“HUD CHARGES PHILADELPHIA HOUSING PROVIDER WITH DISABILITY DISCRIMINATION”

WASHINGTON – The U.S. Department of Housing and Urban Development today announced that it is charging Post Presidential Property Owner, LLC, and Post Commercial Real Estate, LLC, the owner and manager respectively of Presidential City Apartments in Philadelphia, with disability discrimination. Specifically, HUD’s charge alleges that Housing Equality Center of Pennsylvania conducted testing concerning whether the owner and management company were rejecting reasonable accommodation requests, including requests for waivers of pet fees for assistance animals and for designated parking spaces. According to the Charge, HECP’s testing revealed discrimination against persons with disabilities. Read HUD’s Charge.
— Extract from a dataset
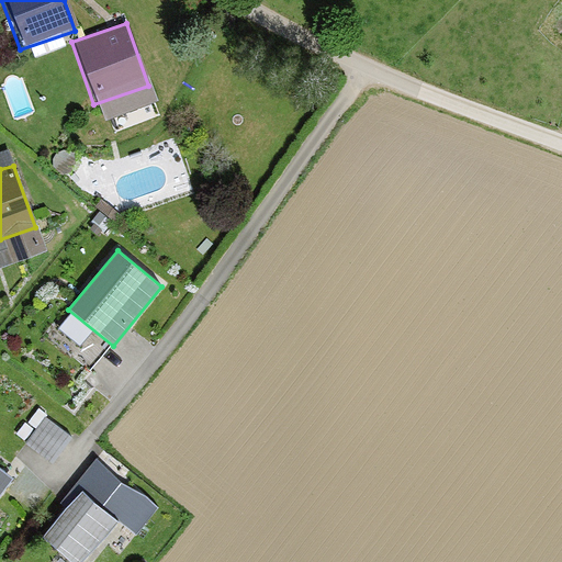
[(0,502),(18,478),(0,464),(0,502)]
The Fair Housing Act prohibits housing discrimination based on disabilities, including denying reasonable accommodation requests for the waiver of pet fees for assistance animals and rejecting requests for a designated handicapped parking space needed by a person with a disability.

“Reasonable accommodations enable persons with disabilities to fully utilize and enjoy their homes and shouldn’t be denied,” said Anna María Farías, HUD’s Assistant Secretary for Fair Housing and Equal Opportunity. “HUD will continue taking action to protect their rights by ensuring that housing providers meet their obligations under the Fair Housing Act.”
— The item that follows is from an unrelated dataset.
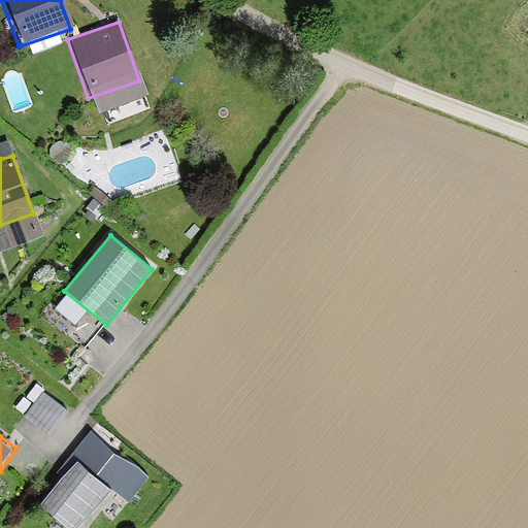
[(74,527),(109,490),(77,461),(38,504),(65,527),(74,527)]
“HUD will vigorously enforce the rights of persons with disabilities to receive the reasonable accommodations they need to enjoy their homes,” said Michael B. Williams, HUD’s Principal Deputy General Counsel.
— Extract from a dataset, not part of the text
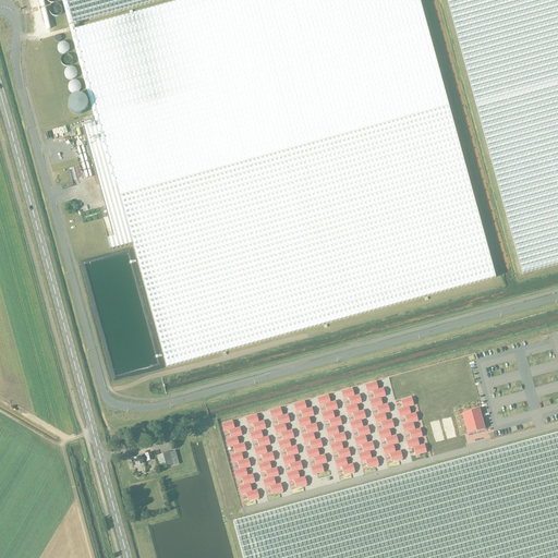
[(61,0),(69,25),(73,24),(159,0),(61,0)]
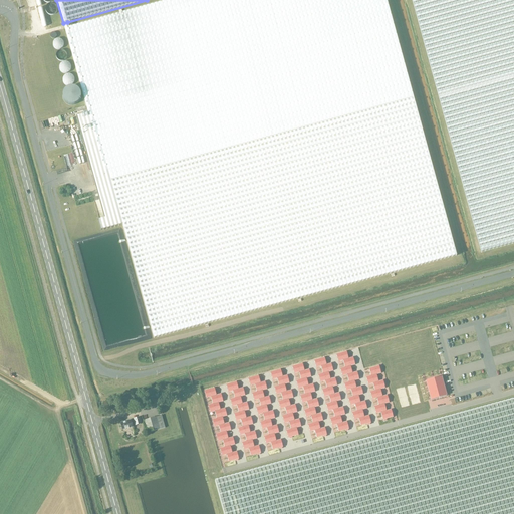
[(98,220),(101,230),(122,225),(154,338),(456,255),(386,0),(170,0),(69,27),(67,22),(63,23),(64,29),(88,113),(76,116),(104,219),(98,220)]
HUD’s charge will be heard by a United States Administrative Law Judge. If an administrative law judge finds after a hearing that discrimination has occurred, he or she may award damages to the complainants for harm caused by the discrimination. The judge may also order injunctive relief and other equitable relief, as well as payment of attorney’s fees. In addition, the judge may impose fines to vindicate the public interest. If the matter is decided in federal court, the judge may also award punitive damages.